The School Complaints Unit will check if the school has followed its policies and any other relevant policies as well as its legal obligations. The School Complaints Unit will not consider the subject matter of the complaint as such. The following are examples of when the Department for Education will consider complaints:
- The school or Local Authority has failed to make adequate arrangements to safeguard and promote the welfare of a child under (section 175 Education Act 2002).
- The Governing Body or Local Authority has acted unreasonably with respect to the exercise of any power or the performance of any duty imposed by the Education Act 1996 (section 496 Education Act 1996).
- The Governing Body or Local Authority has failed to discharge any duty imposed on them by or for the purposes of the Education Act 1996 (section 497 Education Act 1996).
- The Local Authority has failed to perform to an adequate standard and function conferred on it in its capacity as a local authority (section 497 Education Act 1996).
The School Complaints Unit can report any breaches of policy or legislation to the school and direct for remedial action. If a school fails to do this, the Secretary of State for Education can issue a formal Direction to the school.
Can I make a complaint to OFSTED?
Ofsted can hear complaints about problems which affect the whole school, after you have exhausted the internal complaints procedure – for example, the quality of education, poor management or leadership or neglect of a group of pupil’s personal development and well-being. The government has issued guidance for parents and carers on Complaints to Ofsted about schools.
Ofsted will not investigate cases about:
- individual pupils;
- admission procedures;
- lawful exclusions;
- education for children with SEN;
- religious education;
- temporary changes to the curriculum;
- how a school has investigated or responded to a complaint;
- independent schools;
- colleges for 16-18 year olds.
Ofsted should respond to your complaint within 30 working days.
Can I take legal action against a school?
You may be able to take legal action against the school your child attends. You could instruct a solicitor specialising in Education to write a letter of complaint. This may not be the best course of action as could affect the relationship between you and the school. There is no longer any Legal Aid available for complaint cases.
You may be able to judicially review a school decision if you feel this decision is unreasonable or unlawful. The court will check the actions or decision of the school and can require them to reconsider. You can only judicially review the decision of a state funded school (decisions of independent schools cannot be challenged in this way).
Examples of decisions that could be judicially reviewed are:
- unlawful exclusions from school;
- failure to provide the support in a child’s Statement of Special Educational Needs;
- removal from the school roll; or
- withdrawal of a place offered at the school without justification.
You would need to seek legal advice to take such action. To find a solicitor who specialises in education if you are eligible for legal aid please contact Civil Legal Advice on 0345 345 4345. Otherwise, please visit the Law Society website for solicitors who are available in your local area.
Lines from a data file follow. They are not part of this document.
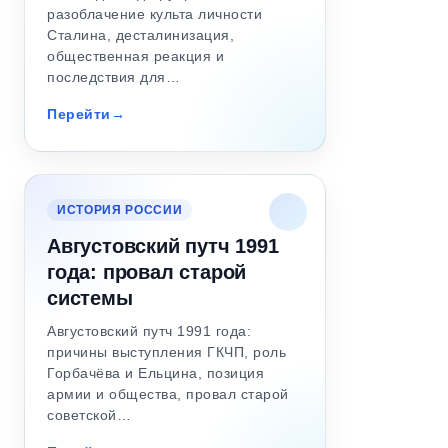
разоблачение культа личности
Сталина, десталинизация,
общественная реакция и
последствия для…
Перейти
ИСТОРИЯ РОССИИ
Августовский путч 1991
года: провал старой
системы
Августовский путч 1991 года:
причины выступления ГКЧП, роль
Горбачёва и Ельцина, позиция
армии и общества, провал старой
советской…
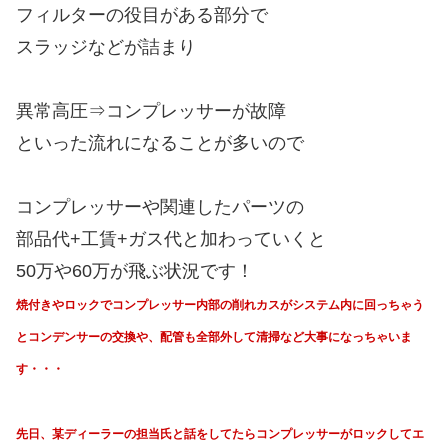
フィルターの役目がある部分で
スラッジなどが詰まり
異常高圧⇒コンプレッサーが故障
といった流れになることが多いので
コンプレッサーや関連したパーツの
部品代+工賃+ガス代と加わっていくと
50万や60万が飛ぶ状況です！
焼付きやロックでコンプレッサー内部の削れカスが
システム内に回っちゃう
と
コンデンサーの交換や、
配管も全部外して清掃など大事になっちゃいま
す・・・
先日、某ディーラーの担当氏と話をしてたら
コンプレッサーがロックしてエ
If you have concerns about the way the school treated your child, it may also be possible to bring an ‘educational negligence’ case for your child. This must be brought before your child reaches 21 years of age.
To establish educational negligence, you would need to prove the following:
- that the school / Local Authority owe your child a duty of care;
- that the school / Local Authority have breached this duty;
- that the child has suffered identifiable loss/damage due to this breach.
You would need proof to demonstrate that the duty of care had been breached and that your child has suffered loss. To bring a case for educational negligence, it would be advisable to seek legal advice from an educational negligence specialist.